Is there life after junior stock? Now that accountants have dampened the appeal of this second-tier stock plan by ruling that companies must count the stock issue as a full-value expense, small businesses are left scrambling for new ways to reward key employees. Enter the latest wrinkle in compensation schemes -- convertible subordinated debentures.

Last year, Massachusetts Computer Corp. (Masscomp), in Westford, Mass., included a $1.35-million debenture in the pay package of its new chief executive officer, August Klein. The $50-million computer company provided Klein with a 10-year convertible subordinated debenture paying 8.75% interest. Klein borrowed, at 9% interest, $1.35 million of the debenture's purchase price from his employer. In accordance with a prearranged schedule, he can convert the debenture to common stock at $3 a share, a sizable discount from the marker price of 6 1/4 that Masscomp shares were fetching this spring.
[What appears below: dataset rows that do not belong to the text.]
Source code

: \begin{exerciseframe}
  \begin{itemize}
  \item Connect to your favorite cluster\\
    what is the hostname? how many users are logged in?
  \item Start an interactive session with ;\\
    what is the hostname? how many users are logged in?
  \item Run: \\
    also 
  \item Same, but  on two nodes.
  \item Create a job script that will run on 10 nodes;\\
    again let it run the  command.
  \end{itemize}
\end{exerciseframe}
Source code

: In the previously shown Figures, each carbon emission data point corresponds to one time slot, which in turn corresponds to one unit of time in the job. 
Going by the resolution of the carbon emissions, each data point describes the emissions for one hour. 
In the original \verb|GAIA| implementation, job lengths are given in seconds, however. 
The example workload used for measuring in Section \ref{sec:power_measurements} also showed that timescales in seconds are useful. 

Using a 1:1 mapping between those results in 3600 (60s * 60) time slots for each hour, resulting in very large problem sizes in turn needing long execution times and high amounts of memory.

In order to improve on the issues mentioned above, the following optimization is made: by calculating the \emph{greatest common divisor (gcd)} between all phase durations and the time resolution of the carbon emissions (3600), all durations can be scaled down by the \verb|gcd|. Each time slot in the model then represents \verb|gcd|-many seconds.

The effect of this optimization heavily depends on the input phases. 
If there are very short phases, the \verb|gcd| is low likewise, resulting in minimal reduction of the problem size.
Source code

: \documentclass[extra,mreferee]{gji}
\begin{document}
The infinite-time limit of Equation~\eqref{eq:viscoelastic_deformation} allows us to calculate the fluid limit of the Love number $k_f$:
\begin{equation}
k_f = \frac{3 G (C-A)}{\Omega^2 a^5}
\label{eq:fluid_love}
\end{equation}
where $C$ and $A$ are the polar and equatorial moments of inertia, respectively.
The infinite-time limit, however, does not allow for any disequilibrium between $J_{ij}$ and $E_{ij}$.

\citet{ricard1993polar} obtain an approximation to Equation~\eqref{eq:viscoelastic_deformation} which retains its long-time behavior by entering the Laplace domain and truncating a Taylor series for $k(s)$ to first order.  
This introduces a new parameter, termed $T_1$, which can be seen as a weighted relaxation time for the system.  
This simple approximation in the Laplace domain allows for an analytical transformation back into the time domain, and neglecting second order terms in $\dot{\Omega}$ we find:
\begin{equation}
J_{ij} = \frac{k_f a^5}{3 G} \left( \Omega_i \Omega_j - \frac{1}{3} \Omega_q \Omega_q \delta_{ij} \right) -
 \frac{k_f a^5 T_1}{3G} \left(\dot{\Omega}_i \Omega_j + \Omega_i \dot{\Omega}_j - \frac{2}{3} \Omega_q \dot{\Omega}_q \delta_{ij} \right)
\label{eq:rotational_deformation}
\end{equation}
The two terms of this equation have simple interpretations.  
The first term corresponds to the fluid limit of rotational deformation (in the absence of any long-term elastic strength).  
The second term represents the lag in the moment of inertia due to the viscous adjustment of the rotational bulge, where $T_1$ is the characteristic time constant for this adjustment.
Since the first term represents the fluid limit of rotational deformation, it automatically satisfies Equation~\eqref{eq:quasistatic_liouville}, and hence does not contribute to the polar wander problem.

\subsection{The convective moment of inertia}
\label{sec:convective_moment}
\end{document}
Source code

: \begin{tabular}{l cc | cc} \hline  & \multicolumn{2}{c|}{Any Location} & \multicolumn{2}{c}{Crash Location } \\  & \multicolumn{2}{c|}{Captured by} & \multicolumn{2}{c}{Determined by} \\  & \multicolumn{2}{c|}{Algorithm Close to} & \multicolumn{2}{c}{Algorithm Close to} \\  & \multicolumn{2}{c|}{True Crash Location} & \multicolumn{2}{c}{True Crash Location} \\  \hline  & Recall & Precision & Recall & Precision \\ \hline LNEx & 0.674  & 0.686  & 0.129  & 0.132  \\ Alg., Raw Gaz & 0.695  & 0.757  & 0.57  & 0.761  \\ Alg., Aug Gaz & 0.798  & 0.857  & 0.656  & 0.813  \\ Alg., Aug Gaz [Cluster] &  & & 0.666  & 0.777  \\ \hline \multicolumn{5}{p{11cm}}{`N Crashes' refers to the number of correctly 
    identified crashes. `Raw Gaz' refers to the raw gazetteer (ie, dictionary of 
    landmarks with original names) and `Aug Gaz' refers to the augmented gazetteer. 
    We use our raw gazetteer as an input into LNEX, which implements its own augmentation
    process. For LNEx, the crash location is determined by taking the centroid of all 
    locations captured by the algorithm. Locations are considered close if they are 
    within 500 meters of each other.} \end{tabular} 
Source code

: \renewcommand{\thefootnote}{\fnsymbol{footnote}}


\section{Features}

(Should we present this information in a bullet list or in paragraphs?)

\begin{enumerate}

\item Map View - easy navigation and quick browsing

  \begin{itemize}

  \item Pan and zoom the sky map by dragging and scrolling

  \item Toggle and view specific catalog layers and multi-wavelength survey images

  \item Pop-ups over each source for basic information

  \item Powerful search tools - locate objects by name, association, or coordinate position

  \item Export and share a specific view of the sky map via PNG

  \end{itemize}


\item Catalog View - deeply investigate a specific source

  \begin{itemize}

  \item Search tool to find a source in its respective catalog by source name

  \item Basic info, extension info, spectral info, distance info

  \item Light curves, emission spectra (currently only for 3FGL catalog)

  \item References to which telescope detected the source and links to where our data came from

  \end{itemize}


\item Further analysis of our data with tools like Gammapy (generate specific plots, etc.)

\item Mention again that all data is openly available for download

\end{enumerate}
The company loan is just one of the ways businesses can tailor a debenture package to an executive's needs. But the basic elements still provide for a handsome deal. The share price is set at the time the debenture is issued, so if the company's stock appreciates, the executive comes away with valuable common stock acquired at a discount. If the price falls, the executive still has an interest-paying investment.
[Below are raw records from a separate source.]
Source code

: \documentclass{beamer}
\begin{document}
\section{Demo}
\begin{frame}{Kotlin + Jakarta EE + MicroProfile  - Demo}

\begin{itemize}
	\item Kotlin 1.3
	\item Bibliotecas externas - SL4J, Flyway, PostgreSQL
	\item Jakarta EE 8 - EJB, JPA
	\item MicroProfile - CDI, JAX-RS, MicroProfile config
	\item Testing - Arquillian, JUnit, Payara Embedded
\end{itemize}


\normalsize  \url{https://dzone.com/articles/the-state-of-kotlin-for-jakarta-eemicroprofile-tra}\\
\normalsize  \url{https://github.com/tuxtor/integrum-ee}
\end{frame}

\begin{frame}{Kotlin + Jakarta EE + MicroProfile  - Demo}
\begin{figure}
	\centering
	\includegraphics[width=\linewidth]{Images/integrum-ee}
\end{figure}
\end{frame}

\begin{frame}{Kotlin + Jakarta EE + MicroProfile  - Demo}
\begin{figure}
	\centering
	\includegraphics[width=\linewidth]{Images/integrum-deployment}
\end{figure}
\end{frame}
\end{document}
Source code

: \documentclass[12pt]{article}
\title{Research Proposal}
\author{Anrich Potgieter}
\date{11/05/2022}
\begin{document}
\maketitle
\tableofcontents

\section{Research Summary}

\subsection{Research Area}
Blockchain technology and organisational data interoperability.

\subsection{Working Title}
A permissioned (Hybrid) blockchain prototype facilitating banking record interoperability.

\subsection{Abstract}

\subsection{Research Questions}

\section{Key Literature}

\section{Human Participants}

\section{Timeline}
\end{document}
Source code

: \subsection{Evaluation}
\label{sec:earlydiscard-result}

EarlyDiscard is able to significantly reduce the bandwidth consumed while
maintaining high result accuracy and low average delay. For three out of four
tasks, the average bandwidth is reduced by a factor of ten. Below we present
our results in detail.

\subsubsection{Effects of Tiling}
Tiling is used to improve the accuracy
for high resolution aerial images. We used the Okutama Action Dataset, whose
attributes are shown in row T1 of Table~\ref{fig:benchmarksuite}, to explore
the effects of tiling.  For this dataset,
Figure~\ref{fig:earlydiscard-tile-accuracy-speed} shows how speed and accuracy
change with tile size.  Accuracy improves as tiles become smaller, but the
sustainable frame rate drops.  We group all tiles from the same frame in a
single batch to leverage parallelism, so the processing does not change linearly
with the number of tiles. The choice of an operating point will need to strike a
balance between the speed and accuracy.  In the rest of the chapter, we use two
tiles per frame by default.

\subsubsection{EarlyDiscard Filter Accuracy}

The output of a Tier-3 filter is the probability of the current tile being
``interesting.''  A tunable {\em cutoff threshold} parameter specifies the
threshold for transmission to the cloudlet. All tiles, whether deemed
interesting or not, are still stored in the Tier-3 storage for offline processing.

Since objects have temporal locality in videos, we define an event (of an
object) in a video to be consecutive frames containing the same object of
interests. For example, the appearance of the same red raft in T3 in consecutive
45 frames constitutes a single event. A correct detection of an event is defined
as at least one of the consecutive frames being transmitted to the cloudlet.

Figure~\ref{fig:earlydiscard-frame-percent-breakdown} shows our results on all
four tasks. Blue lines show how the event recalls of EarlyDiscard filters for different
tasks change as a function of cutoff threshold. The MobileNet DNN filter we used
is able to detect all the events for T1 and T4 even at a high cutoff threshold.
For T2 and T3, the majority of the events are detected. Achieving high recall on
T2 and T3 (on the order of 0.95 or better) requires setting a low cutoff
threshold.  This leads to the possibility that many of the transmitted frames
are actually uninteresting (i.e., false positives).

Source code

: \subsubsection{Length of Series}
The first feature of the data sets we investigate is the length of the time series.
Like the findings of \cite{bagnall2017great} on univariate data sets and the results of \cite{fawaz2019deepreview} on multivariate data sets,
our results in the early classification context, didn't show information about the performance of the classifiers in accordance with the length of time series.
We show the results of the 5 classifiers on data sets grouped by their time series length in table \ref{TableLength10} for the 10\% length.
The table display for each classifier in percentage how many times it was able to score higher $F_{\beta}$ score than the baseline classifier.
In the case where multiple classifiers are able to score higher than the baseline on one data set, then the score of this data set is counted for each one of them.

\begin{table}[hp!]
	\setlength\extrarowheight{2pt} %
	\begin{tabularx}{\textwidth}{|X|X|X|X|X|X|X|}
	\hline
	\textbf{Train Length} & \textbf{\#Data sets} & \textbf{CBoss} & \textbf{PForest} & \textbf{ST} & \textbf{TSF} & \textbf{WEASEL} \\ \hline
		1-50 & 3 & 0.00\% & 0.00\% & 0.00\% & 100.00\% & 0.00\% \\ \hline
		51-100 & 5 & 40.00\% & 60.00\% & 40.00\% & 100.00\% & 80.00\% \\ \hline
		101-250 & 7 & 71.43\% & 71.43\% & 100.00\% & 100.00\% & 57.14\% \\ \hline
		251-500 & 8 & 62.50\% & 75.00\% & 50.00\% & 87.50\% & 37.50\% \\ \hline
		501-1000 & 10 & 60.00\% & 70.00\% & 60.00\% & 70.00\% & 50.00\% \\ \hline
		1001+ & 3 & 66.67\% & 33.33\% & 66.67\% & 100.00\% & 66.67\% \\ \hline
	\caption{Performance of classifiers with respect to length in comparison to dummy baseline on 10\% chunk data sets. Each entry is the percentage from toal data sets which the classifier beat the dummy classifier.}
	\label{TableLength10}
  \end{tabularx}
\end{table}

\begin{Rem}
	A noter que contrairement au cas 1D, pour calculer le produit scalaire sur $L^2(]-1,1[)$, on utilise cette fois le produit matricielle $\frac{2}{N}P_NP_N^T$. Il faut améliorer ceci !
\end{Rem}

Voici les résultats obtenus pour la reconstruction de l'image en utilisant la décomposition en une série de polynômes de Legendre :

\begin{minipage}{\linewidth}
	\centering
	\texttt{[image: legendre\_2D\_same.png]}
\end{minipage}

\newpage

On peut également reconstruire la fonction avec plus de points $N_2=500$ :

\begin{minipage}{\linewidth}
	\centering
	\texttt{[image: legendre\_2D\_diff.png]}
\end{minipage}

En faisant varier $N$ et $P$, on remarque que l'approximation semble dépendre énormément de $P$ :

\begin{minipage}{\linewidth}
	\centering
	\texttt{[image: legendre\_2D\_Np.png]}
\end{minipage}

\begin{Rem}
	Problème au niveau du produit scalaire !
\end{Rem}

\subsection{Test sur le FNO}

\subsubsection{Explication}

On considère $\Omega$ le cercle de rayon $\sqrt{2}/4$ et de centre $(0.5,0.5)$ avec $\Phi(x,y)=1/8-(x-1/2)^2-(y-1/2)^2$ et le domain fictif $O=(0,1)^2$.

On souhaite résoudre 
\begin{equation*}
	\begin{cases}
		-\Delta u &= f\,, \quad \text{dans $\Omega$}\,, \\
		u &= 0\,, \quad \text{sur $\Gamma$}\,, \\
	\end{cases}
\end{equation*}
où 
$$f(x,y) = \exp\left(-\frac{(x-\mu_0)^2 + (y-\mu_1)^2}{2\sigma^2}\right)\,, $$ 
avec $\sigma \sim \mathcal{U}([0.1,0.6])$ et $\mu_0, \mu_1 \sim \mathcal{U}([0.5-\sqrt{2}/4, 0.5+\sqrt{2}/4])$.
Unlike a qualified stock option plan, there is no dollar limit on the amount of stock purchased with a convertible debenture. Also, Internal Revenue Service private letter rulings indicate that the agency wouldn't tax Klein on the profit realized when he converts the debt to common stock. Taxes would be due only when the stock is sold.

Robert Schmidt, Masscomp's vice-president of finance, says that companies need to minimize the effect that compensation packages have on their bottom lines, but they also must protect key executives from adverse tax liabilities. "It really is a balancing problem you have to deal with when trying to attract senior management," he says. One way to avoid unwarranted scrutiny, he believes, is to make loans to top executives conditional on their ability to repay from their own net worth rather than securing them with the stock.

Since neither the IRS nor the accounting profession has issued an official opinion on convertible subordinated debentures, some consultants and lawyers remain leery of promoting them too heavily. Says Louis Marett, a lawyer who specializes in compensation issues for Nutter, McClennen & Fish in Boston, "Everyone's proceeding with caution."